I guess my question is, how is everyone doing after treatment ends? I personally have been struggling. I don't feel like myself. My body is completely wrecked and now that I'm in remission, it's like everyone said good job and dipped out. It's like the reality of it is that you truly need the love and support after you get through treatment because you're like this shell of a person. You don't have time to process what's happening to you and your body while it's happening but when it's over, it hits you like a ton of bricks. 


I have already started seeing the side effects of chemo. My thyroid was killed off. On medicine for that now. I gained like 30 lbs over the last year. I feel alone and I feel like no one gets it unless they've been through it. I guess I just want to know if others feel the same way I do and what has helped them get through it. 


Sending lots of love to all of you! 

Posts: 329
Joined: Jul 2016

First off, congratulations on achieving remission and welcome aboard!

You've come to the right place - where everyone knows exactly what you mean, although we do not all have the same issues as you do. But we all have had to come to terms with our diagnosis, deal with symptoms and treatment side effects, and find our "new normal". It's an ongoing process, and there is no magic wand to fix everything you are experiencing.

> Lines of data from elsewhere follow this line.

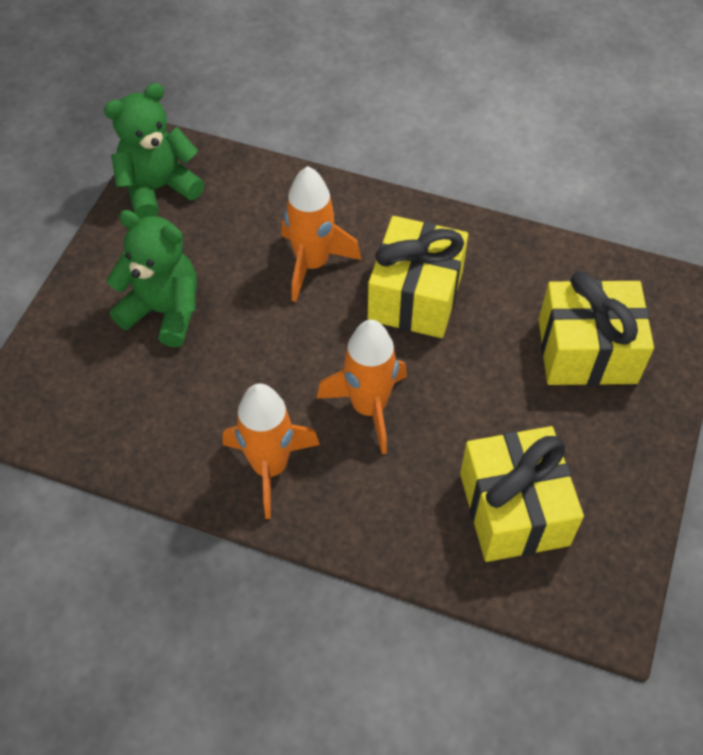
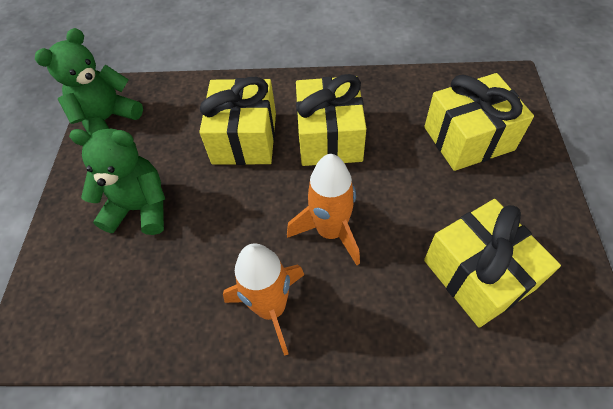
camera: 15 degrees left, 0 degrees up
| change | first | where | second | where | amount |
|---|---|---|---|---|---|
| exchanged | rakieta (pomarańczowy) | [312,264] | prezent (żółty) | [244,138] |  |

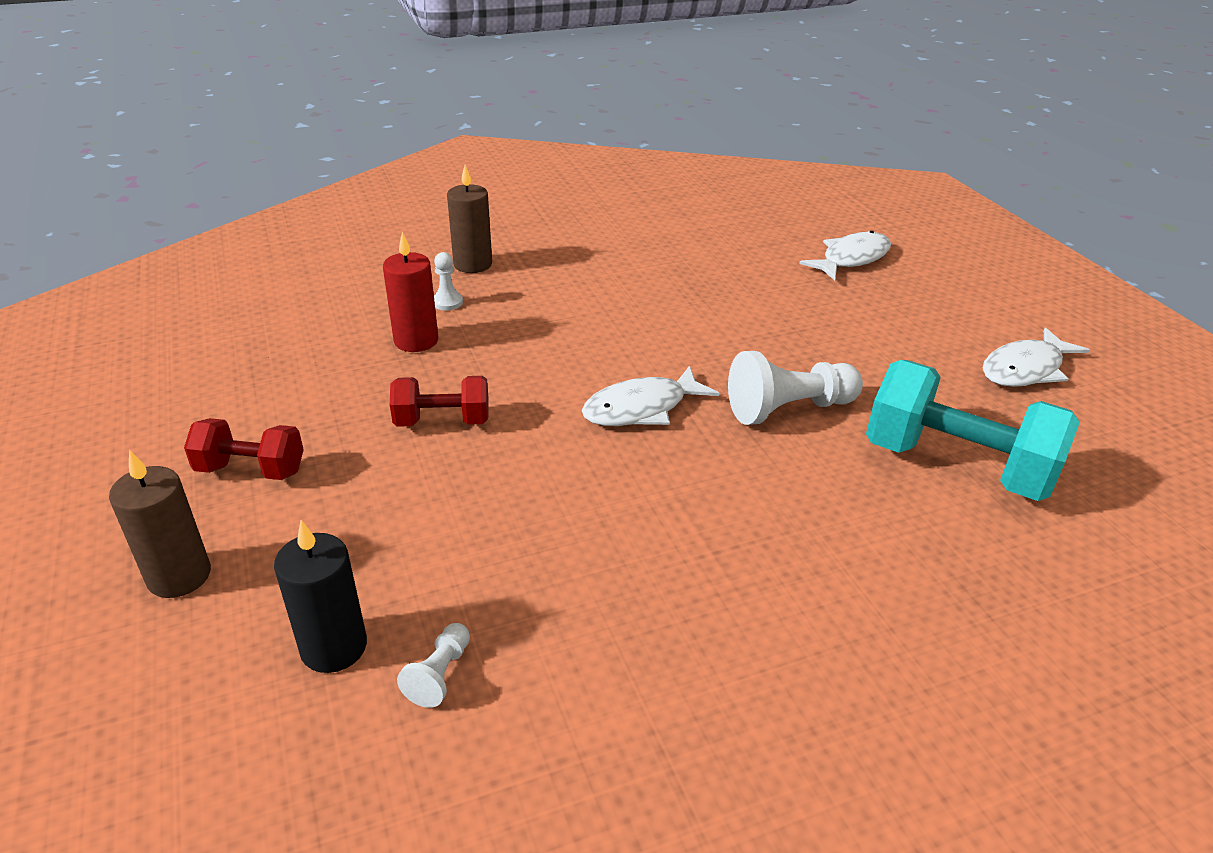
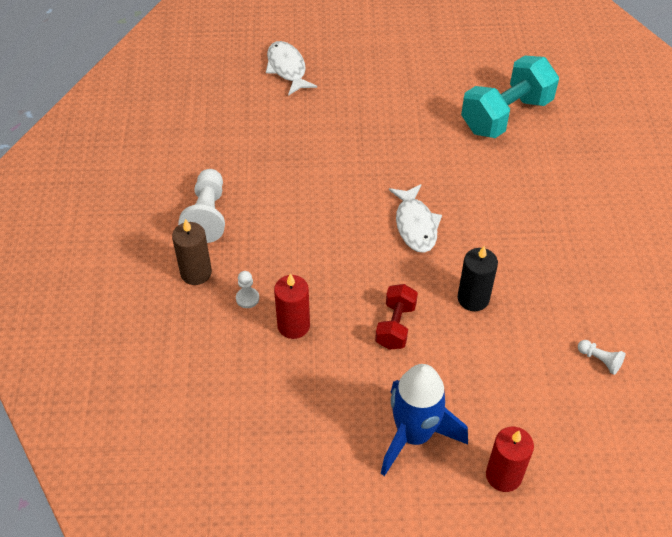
camera: 70 degrees left, 15 degrees up
| change | first | where | second | where | amount |
|---|---|---|---|---|---|
| relocated | pionek (biały) | [788,409] |  | [207,215] |  |
| exchanged | hantel (czerwony) | [251,470] | rakieta (niebieski) | [414,435] |  |
| relocated | świeca (czarny) | [334,647] |  | [473,298] |  |
| colour | świeca (brązowy) | [179,576] | świeca (czerwony) | [503,475] |  |
| missing | ryba (biały) | [1025,369] |  |  |  |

Exchanging with other patients on this forum may be all that you need to alleviate your distress. It is also a good idea to open up to your medical team about what you're going through. You are not just a physical body, your mind and emotions have been affected, as you quite eloquently write it yourself. Your medical team may be able to offer help in the form of antidepressants or other such treatments if need be, or direct you to a patient group in your area if you so wish. You may also be offered some relaxation / yoga coaching or physical rehabilitation specifically designed for recovering cancer patients. So, if you haven't done that yet, it is worthwhile for you to talk to your GP, hematologist, NP, and see what they have in store for you.

I hope this helps.



lindary's picture
Posts: 711
Joined: Mar 2015

I got so used to taking it easy because of the fatigue and just being non-active that for months after treatment ended going up or down stairs was an accomplishmnet. That was about the time Pokemon Go became popular so I used it to get me out of the house and moving. It really helped me feel better. Also our one daughter got me a gift card for a massage. I've made that a routine every 2 or 3 weeks. They worked wonders. It took a few months but between the 2 activites I was able to stop looking at the stairs as a challenge instead of just part of living.

wcpw's picture
Posts: 2
Joined: Jul 2021

I had a similar cancer but was treated over 20 years ago. I went through 36 chemo treatments. im still recovering. But freinds who take the time to listen and understand are important. Also medication helps me. exercise helps me and prayer helps me.

Posts: 719
Joined: Jan 2017

or Positive Thinking or faith in religion - whatever. It is real. I have this issue of Nat Geo (December 2016)  and copies are available on ebay for less than $3. A very good read.


po18guy's picture
Posts: 1229
Joined: Nov 2011

In my case, it is likefather hood: it only begins. It never ends. I will be in treatment for the rest of my life, whether that life runs 20 minutes or twenty years (Ha!). Think about when you were just over one year old. You leaned to stand - but that wasn't enough! You took one wobbly step and then fell. Did you stay on the floor? No! You got up with help and tried again. Each step was new, no matter hw successful it was. And when you fell, those who love you helped you back up. I would guess that by now youare pretty darned good at walking. Do you remember, or reflect on the difficulty of those fllen steps? No! Too much life to live. And so it is with the baby steps of cancer recovery. We rely heavily on others for help, but with patience, practice and perseverence, we will move through it.

As to life, eventually we are all damaged goods. Cancer and its therapy accelerates the aging process - all at time when life seems to be flying by. Ah, but who said life was fair? If life was fair, we might have much worse circumstances than we do. In this swirling of life, we can catch hold of something we love and cling to it, learning to enjoy the moment.